As a programmer / site reliability engineer / cloud infrastructure administrator I am very familiar with processes and procedures. Some are anecdotal and others are formalized. The best ones are automated, so that they are precisely repeatable.

My wife is having hip replacement surgery today. As with her first hip replacement last year, there are a number of processes and procedures at play, and a few checklists. We both appreciate the thoroughness of the preparation. Having each stage mapped out, knowing what to expect, and having people verify and explain as they go, all make the experience better.

One of the procedures requires no food or drink within six hours of the surgery. Usually they tell you nothing after midnight, regardless of the procedure time, as it is a definite, unambiguous time.

As a part of the pre-op preparation, there were several pills my wife needed to take. She is unable to swallow pills using water alone. We explained this prior to the first surgery to the hospital intake nurse, to the anesthesiologist who called the day before, and to the nurses preparing her for surgery. In order to swallow pills my wife use a small bite of soft food: a cracker chewed up, or a bite of banana.

On the morning of the first surgery the nurse presented her with a little cup full of pills and a small cup of water. We explained once again the inabilty to swallow with only water. So the pills didn’t happen.

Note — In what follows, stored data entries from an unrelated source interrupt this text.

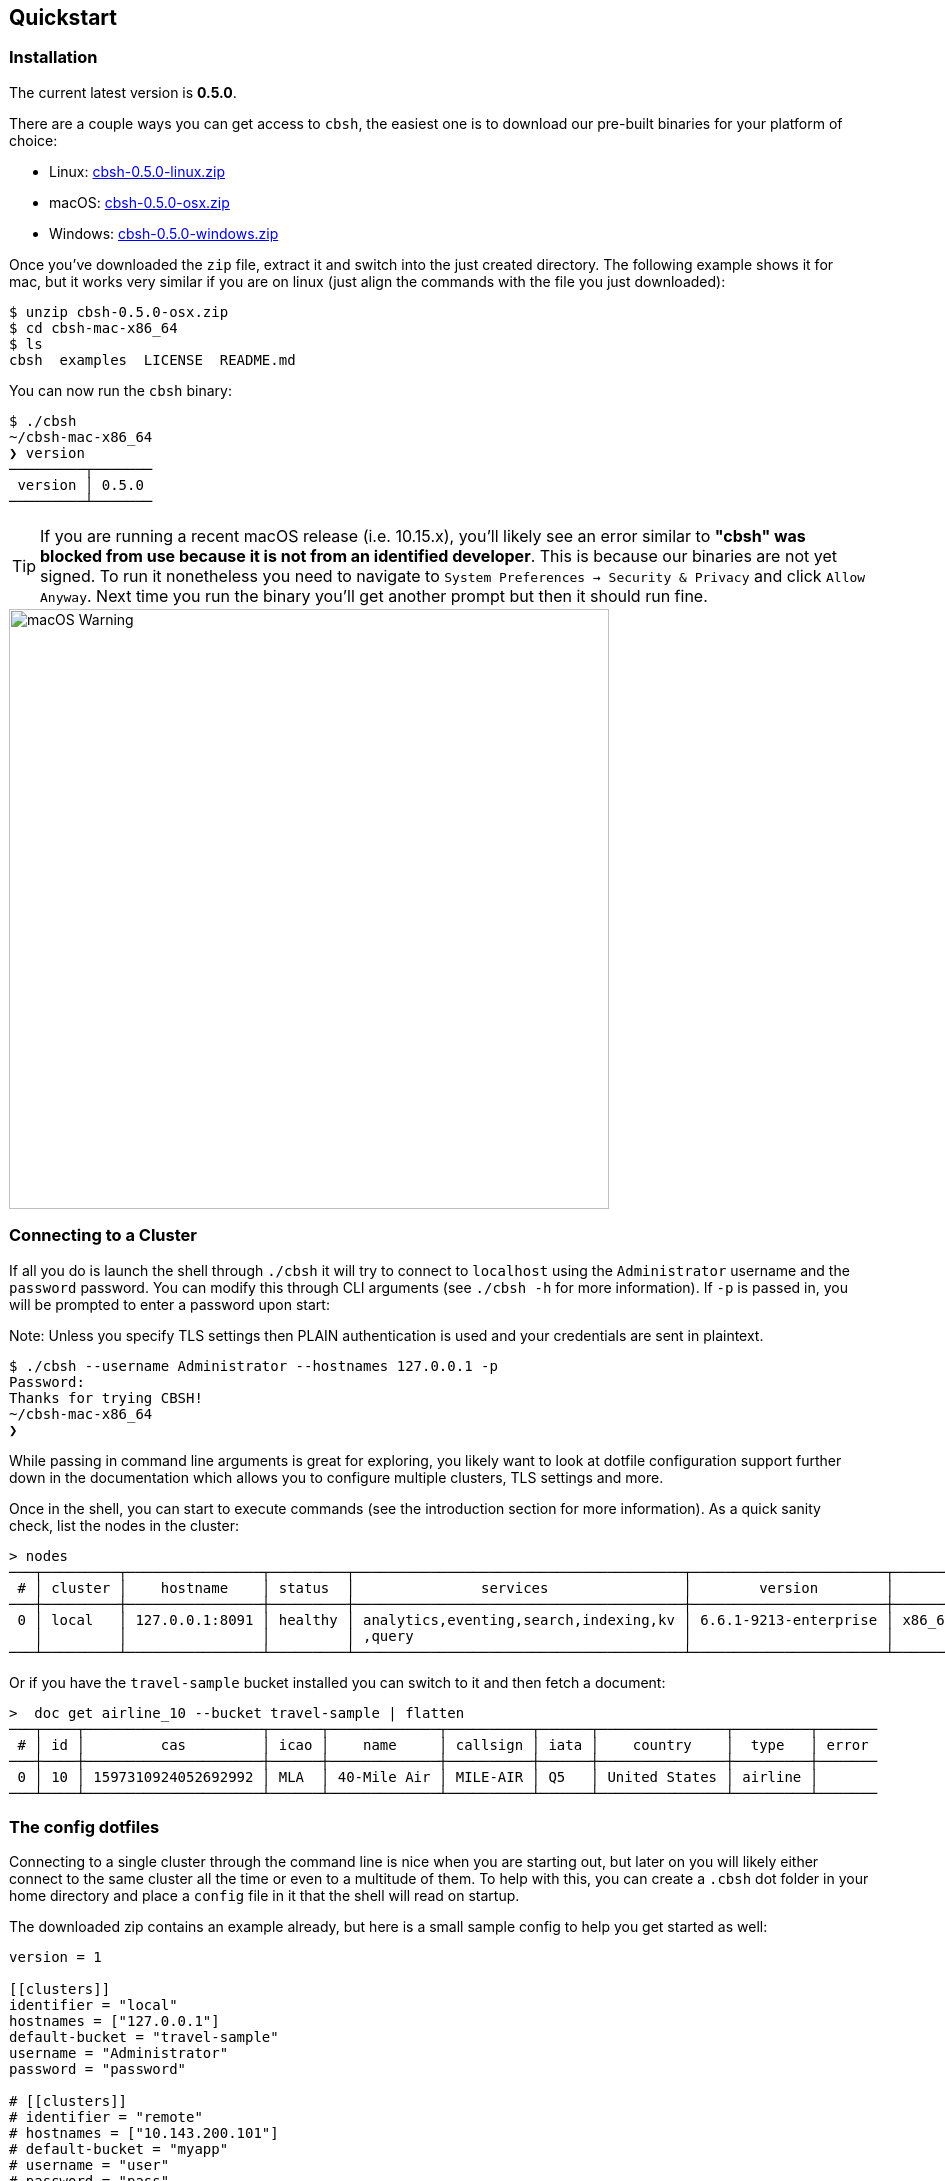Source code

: == Quickstart

=== Installation

The current latest version is *0.5.0*.

There are a couple ways you can get access to `cbsh`, the easiest one is to download our pre-built binaries for your platform of choice:

 - Linux: https://github.com/couchbaselabs/couchbase-shell/releases/download/v0.5.0/cbsh-0.5.0-linux.zip[cbsh-0.5.0-linux.zip]
 - macOS: https://github.com/couchbaselabs/couchbase-shell/releases/download/v0.5.0/cbsh-0.5.0-osx.zip[cbsh-0.5.0-osx.zip]
 - Windows: https://github.com/couchbaselabs/couchbase-shell/releases/download/v0.5.0/cbsh-0.5.0-windows.zip[cbsh-0.5.0-windows.zip]

Once you've downloaded the `zip` file, extract it and switch into the just created directory. The following example shows it for mac, but it works very similar if you are on linux (just align the commands with the file you just downloaded):

```
$ unzip cbsh-0.5.0-osx.zip
$ cd cbsh-mac-x86_64
$ ls
cbsh  examples  LICENSE  README.md
```

You can now run the `cbsh` binary:

```
$ ./cbsh
~/cbsh-mac-x86_64
❯ version
─────────┬───────
 version │ 0.5.0
─────────┴───────
```

TIP: If you are running a recent macOS release (i.e. 10.15.x), you'll likely see an error similar to *"cbsh" was blocked from use because it is not from an identified developer*. This is because our binaries are not yet signed. To run it nonetheless you need to navigate to `System Preferences -> Security & Privacy` and click `Allow Anyway`. Next time you run the binary you'll get another prompt but then it should run fine. 

image::mac-binary-unsigned.png[macOS Warning,600]

=== Connecting to a Cluster

If all you do is launch the shell through `./cbsh` it will try to connect to `localhost` using the `Administrator` username and the `password` password. You can modify this through CLI arguments (see `./cbsh -h` for more information). If `-p` is passed in, you will be prompted to enter a password upon start:

Note: Unless you specify TLS settings then PLAIN authentication is used and your credentials are sent in plaintext.

```
$ ./cbsh --username Administrator --hostnames 127.0.0.1 -p
Password:
Thanks for trying CBSH!
~/cbsh-mac-x86_64
❯
```

While passing in command line arguments is great for exploring, you likely want to look at dotfile configuration support further down in the documentation which allows you to configure multiple clusters, TLS settings and more.

Once in the shell, you can start to execute commands (see the introduction section for more information). As a quick sanity check, list the nodes in the cluster:

```
> nodes
───┬─────────┬────────────────┬─────────┬───────────────────────────────────────┬───────────────────────┬───────────────────────────┬──────────────┬─────────────
 # │ cluster │    hostname    │ status  │               services                │        version        │            os             │ memory_total │ memory_free 
───┼─────────┼────────────────┼─────────┼───────────────────────────────────────┼───────────────────────┼───────────────────────────┼──────────────┼─────────────
 0 │ local   │ 127.0.0.1:8091 │ healthy │ analytics,eventing,search,indexing,kv │ 6.6.1-9213-enterprise │ x86_64-apple-darwin18.7.0 │      34.4 GB │      9.7 GB 
   │         │                │         │ ,query                                │                       │                           │              │             
───┴─────────┴────────────────┴─────────┴───────────────────────────────────────┴───────────────────────┴───────────────────────────┴──────────────┴─────────────

```

Or if you have the `travel-sample` bucket installed you can switch to it and then fetch a document:

```
>  doc get airline_10 --bucket travel-sample | flatten
───┬────┬─────────────────────┬──────┬─────────────┬──────────┬──────┬───────────────┬─────────┬───────
 # │ id │         cas         │ icao │    name     │ callsign │ iata │    country    │  type   │ error 
───┼────┼─────────────────────┼──────┼─────────────┼──────────┼──────┼───────────────┼─────────┼───────
 0 │ 10 │ 1597310924052692992 │ MLA  │ 40-Mile Air │ MILE-AIR │ Q5   │ United States │ airline │       
───┴────┴─────────────────────┴──────┴─────────────┴──────────┴──────┴───────────────┴─────────┴───────
```

=== The config dotfiles

Connecting to a single cluster through the command line is nice when you are starting out, but later on you will likely either connect to the same cluster all the time or even to a multitude of them. To help with this, you can create a `.cbsh` dot folder in your home directory and place a `config` file in it that the shell will read on startup.

The downloaded zip contains an example already, but here is a small sample config to help you get started as well:

```
version = 1

[[clusters]]
identifier = "local"
hostnames = ["127.0.0.1"]
default-bucket = "travel-sample"
username = "Administrator"
password = "password"

# [[clusters]]
# identifier = "remote"
# hostnames = ["10.143.200.101"]
# default-bucket = "myapp"
# username = "user"
# password = "pass"
```

This will connect to two clusters, one called `local` and one called `remote` (commented out). The file format is `toml` in case you wonder. Now when you start the shell, it will connect to `local` automatically and you are all set. 

Please check out the reference section on additional parameters you can set as well as how to move the credentials to a separate `credentials` file in case you want to share your config with other people and they do not use the same credentials.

We explained this requirement again during all of the pre-op visits and calls. During the pre-op anesthesiologist phone call yesterday, we again explained about the need for a small bite of soften food to swallow pills. This morning we explained that to the nurse. She offered a saltine cracker, which did all the pills to be taken. An hour later, as we were waiting in the holding bay outside the operating room, we were told that due to the cracker surgery would have to be delayed. By six hours.

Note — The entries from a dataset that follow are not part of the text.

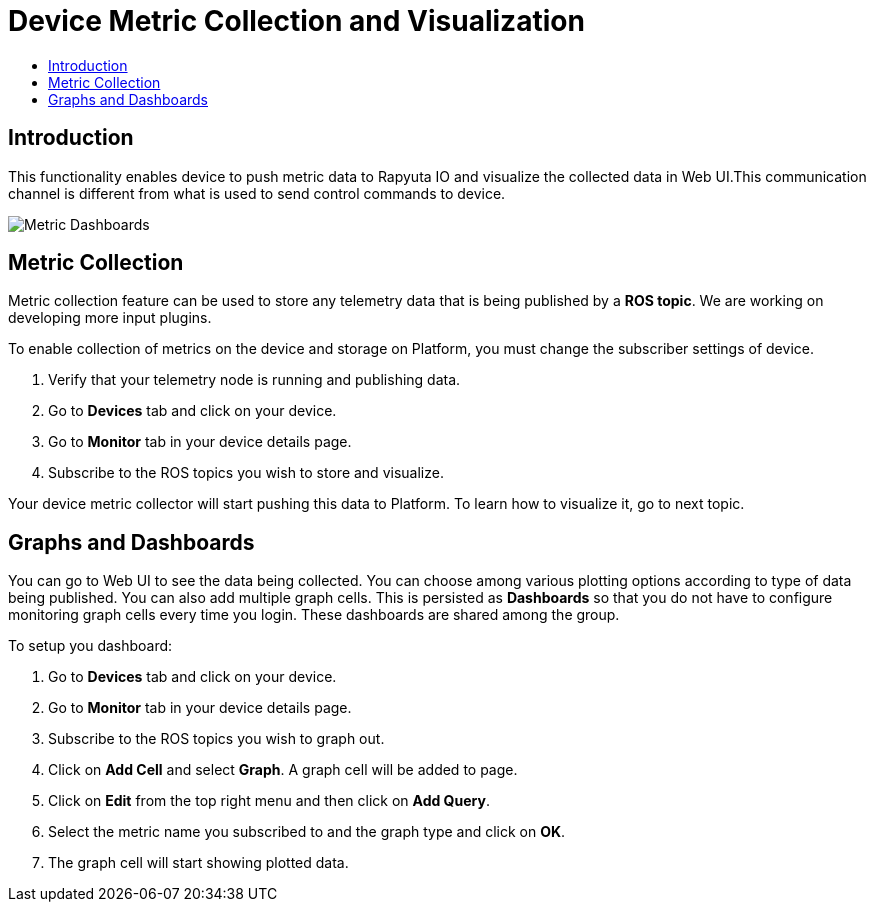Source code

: = Device Metric Collection and Visualization
:toc: macro
:toc-title:
:data-uri:
:experimental:
:prewrap!:
:description:
:keywords:

toc::[]

== Introduction
This functionality enables device to push metric data to Rapyuta IO and visualize the collected data
 in Web UI.This communication channel is different from what is used to send control commands to
 device.

image::dashboard.png["Metric Dashboards"]

== Metric Collection
Metric collection feature can be used to store any telemetry data that is being published by a
 *ROS topic*. We are working on developing more input plugins.

To enable collection of metrics on the device and storage on Platform, you must change the
 subscriber settings of device.

. Verify that your telemetry node is running and publishing data.
. Go to *Devices* tab and click on your device.
. Go to *Monitor* tab in your device details page.
. Subscribe to the ROS topics you wish to store and visualize.

Your device metric collector will start pushing this data to Platform. To learn how to visualize
it, go to next topic.

== Graphs and Dashboards
You can go to Web UI to see the data being collected. You can choose among various plotting
 options according to type of data being published. You can also add multiple graph cells. This
 is persisted as *Dashboards* so that you do not have to configure monitoring graph cells every
 time you login. These dashboards are shared among the group.

To setup you dashboard:

. Go to *Devices* tab and click on your device.
. Go to *Monitor* tab in your device details page.
. Subscribe to the ROS topics you wish to graph out.
. Click on *Add Cell* and select *Graph*. A graph cell will be added to page.
. Click on *Edit* from the top right menu and then click on *Add Query*.
. Select the metric name you subscribed to and the graph type and click on *OK*.
. The graph cell will start showing plotted data.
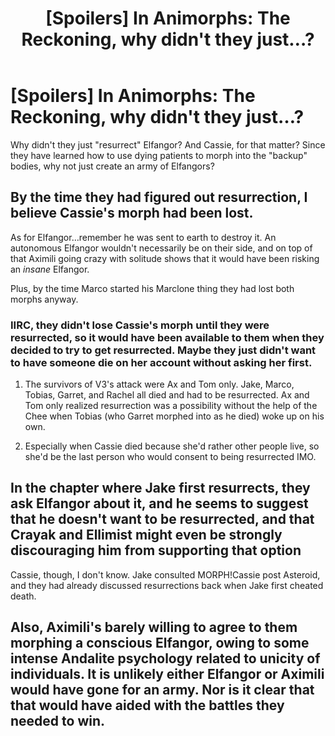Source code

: #+TITLE: [Spoilers] In Animorphs: The Reckoning, why didn't they just...?

* [Spoilers] In Animorphs: The Reckoning, why didn't they just...?
:PROPERTIES:
:Author: MikeLumos
:Score: 5
:DateUnix: 1611154090.0
:DateShort: 2021-Jan-20
:END:
Why didn't they just "resurrect" Elfangor? And Cassie, for that matter? Since they have learned how to use dying patients to morph into the "backup" bodies, why not just create an army of Elfangors?


** By the time they had figured out resurrection, I believe Cassie's morph had been lost.

As for Elfangor...remember he was sent to earth to destroy it. An autonomous Elfangor wouldn't necessarily be on their side, and on top of that Aximili going crazy with solitude shows that it would have been risking an /insane/ Elfangor.

Plus, by the time Marco started his Marclone thing they had lost both morphs anyway.
:PROPERTIES:
:Author: ketura
:Score: 9
:DateUnix: 1611155386.0
:DateShort: 2021-Jan-20
:END:

*** IIRC, they didn't lose Cassie's morph until they were resurrected, so it would have been available to them when they decided to try to get resurrected. Maybe they just didn't want to have someone die on her account without asking her first.
:PROPERTIES:
:Author: Nimelennar
:Score: 3
:DateUnix: 1611183900.0
:DateShort: 2021-Jan-21
:END:

**** The survivors of V3's attack were Ax and Tom only. Jake, Marco, Tobias, Garret, and Rachel all died and had to be resurrected. Ax and Tom only realized resurrection was a possibility without the help of the Chee when Tobias (who Garret morphed into as he died) woke up on his own.
:PROPERTIES:
:Author: holyninjaemail
:Score: 8
:DateUnix: 1611192369.0
:DateShort: 2021-Jan-21
:END:


**** Especially when Cassie died because she'd rather other people live, so she'd be the last person who would consent to being resurrected IMO.
:PROPERTIES:
:Author: MagicWeasel
:Score: 3
:DateUnix: 1611190362.0
:DateShort: 2021-Jan-21
:END:


** In the chapter where Jake first resurrects, they ask Elfangor about it, and he seems to suggest that he doesn't want to be resurrected, and that Crayak and Ellimist might even be strongly discouraging him from supporting that option

Cassie, though, I don't know. Jake consulted MORPH!Cassie post Asteroid, and they had already discussed resurrections back when Jake first cheated death.
:PROPERTIES:
:Author: cae_jones
:Score: 4
:DateUnix: 1611234971.0
:DateShort: 2021-Jan-21
:END:


** Also, Aximili's barely willing to agree to them morphing a conscious Elfangor, owing to some intense Andalite psychology related to unicity of individuals. It is unlikely either Elfangor or Aximili would have gone for an army. Nor is it clear that that would have aided with the battles they needed to win.
:PROPERTIES:
:Author: NoYouTryAnother
:Score: 2
:DateUnix: 1611168254.0
:DateShort: 2021-Jan-20
:END:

The procedure wasn’t followed. Had the nurse contacted the anesthesiologist for today’s surgery and asked, it might have been allowed, or they may have said, “Nope, no food”. Either way the surgery would have happened at the original 9 am time. Since there wasn’t any communication to verify the use of a cracker, the surgery was delayed.

I understand and appreciate the importance of procedures and checklists, and that there are consequences for not following them. That the surgeon and anesthesiologist are paying that much attention bolsters my confidence in their focus and dedication to my wife’s care.

The consequence of not following the no food edict is a six hour delay. The irony is that the efficacy of the medication taken at 7 am with a bite of cracker will have worn off by the start time of the delayed surgery.